UN: Over 1 Million Women Lost Critical Aid Due to Funding Cuts

GENEVA (AP) — A minimum of 1 million women have been denied access to humanitarian assistance and other vital services over the past year and a half, according to the U.N. agency dedicated to women’s issues, which released the findings Friday.

The agency, UN Women, reports that 84% of women’s organizations it surveyed indicated they have seen growing demand for services since January 2025, when the United States — the largest contributor to the U.N. — began scaling back its foreign aid commitments under the Trump administration.

“Every dollar withdrawn from women’s organizations is a dollar withdrawn from survivors of conflict-related sexual violence, displaced mothers, girls forced from school and communities struggling to survive,” said Sofia Calltorp, UN Women’s chief of humanitarian action.

The survey results paint a troubling picture: nearly 90% of women’s groups said they are no longer able to meet current demand, and one out of every five organizations expects to shut their doors — either temporarily or for good — within the coming year.

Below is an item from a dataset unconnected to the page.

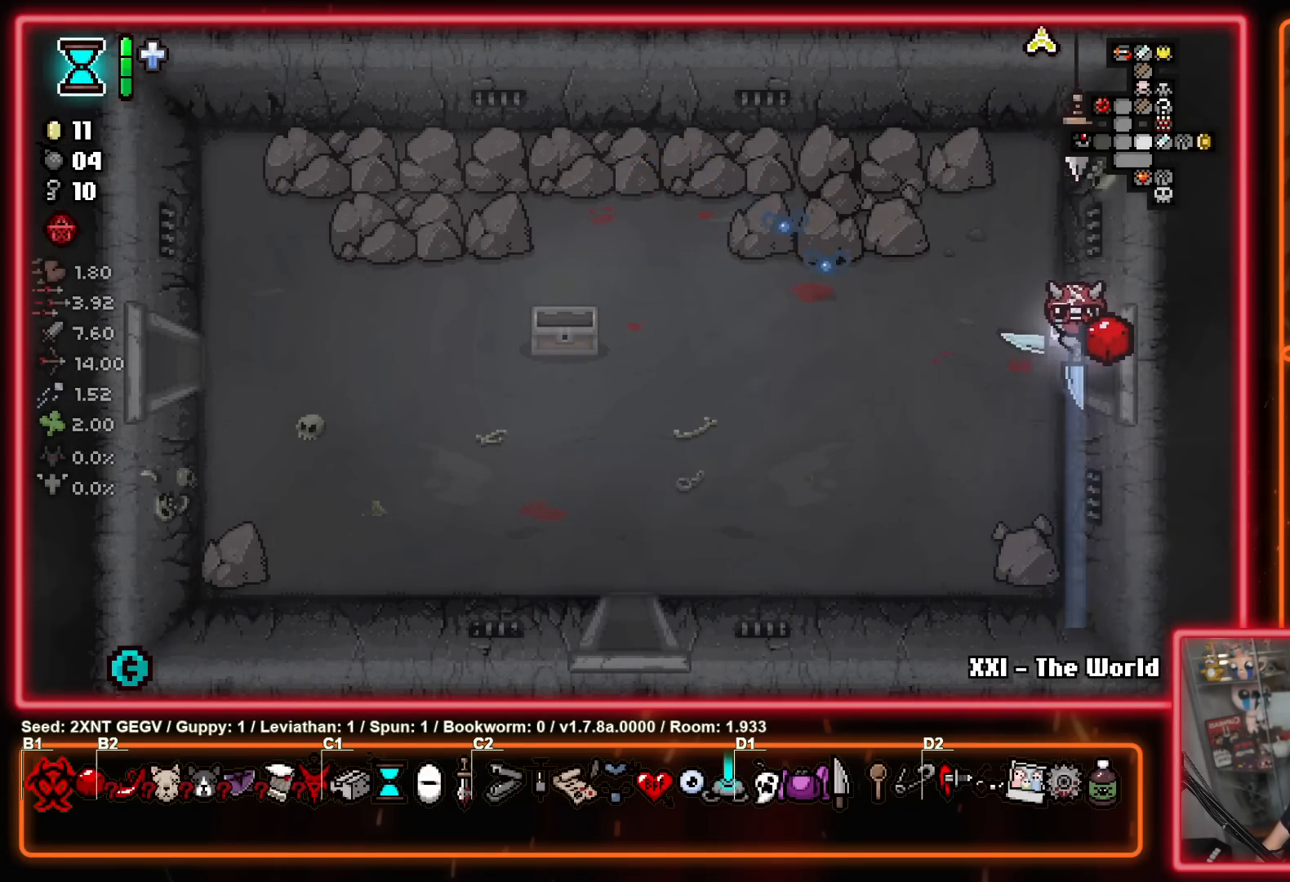
{"buttons": [], "left_stick": "right", "right_stick": "center", "events": []}
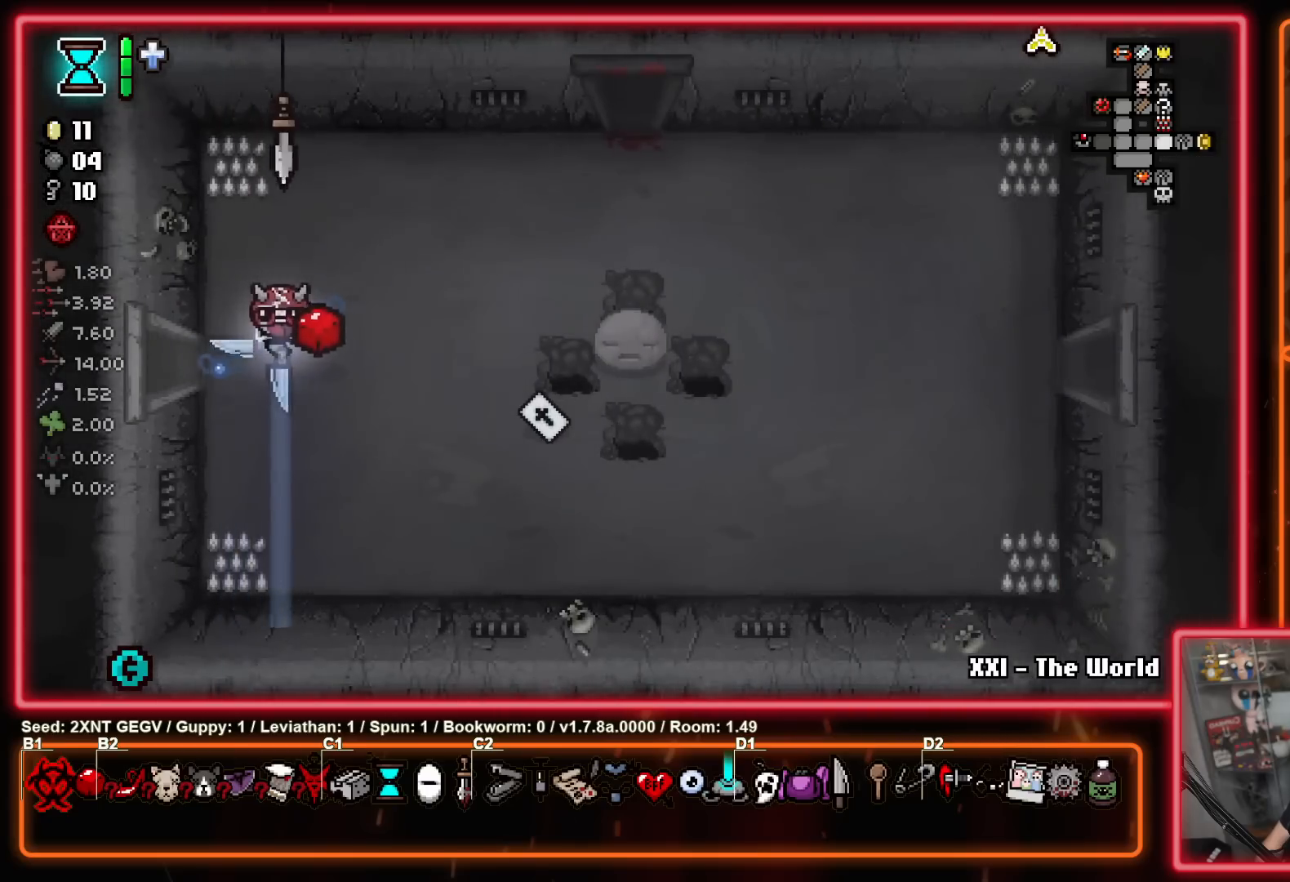
{"buttons": [], "left_stick": "right", "right_stick": "center", "events": [[200, "left_stick", "down-right"], [483, "left_stick", "right"]]}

“UN Women has spoken to 855 women’s organizations working in 52 countries, who have told us that these women and girls have been turned away due to funding cuts that are dismantling their organizations,” Calltorp told reporters in Geneva.

“We know that this number, at least 1 million women and girls, is just the tip of the iceberg,” she added.

UN Women also noted that conflict-related sexual violence doubled last year. The agency pointed to a recent report from the Organization for Economic Cooperation and Development — a group of 38 mostly developed nations — which found that global development assistance dropped by nearly 25% last year to $174 billion, marking the steepest single-year decline ever recorded.

“Without immediate action, the organizations that have kept women and girls alive through the world’s worst crises risk becoming another casualty of war,” Calltorp warned.

Across the broader United Nations system, thousands of jobs have been eliminated and aid programs have been scaled back worldwide over the last 18 months, driven largely by funding reductions from the United States and other major donor nations.

Meanwhile, the U.N. is also weighing whether to merge UN Women with UNFPA, the agency focused on sexual and reproductive health, as part of an ongoing organizational reform effort called UN80.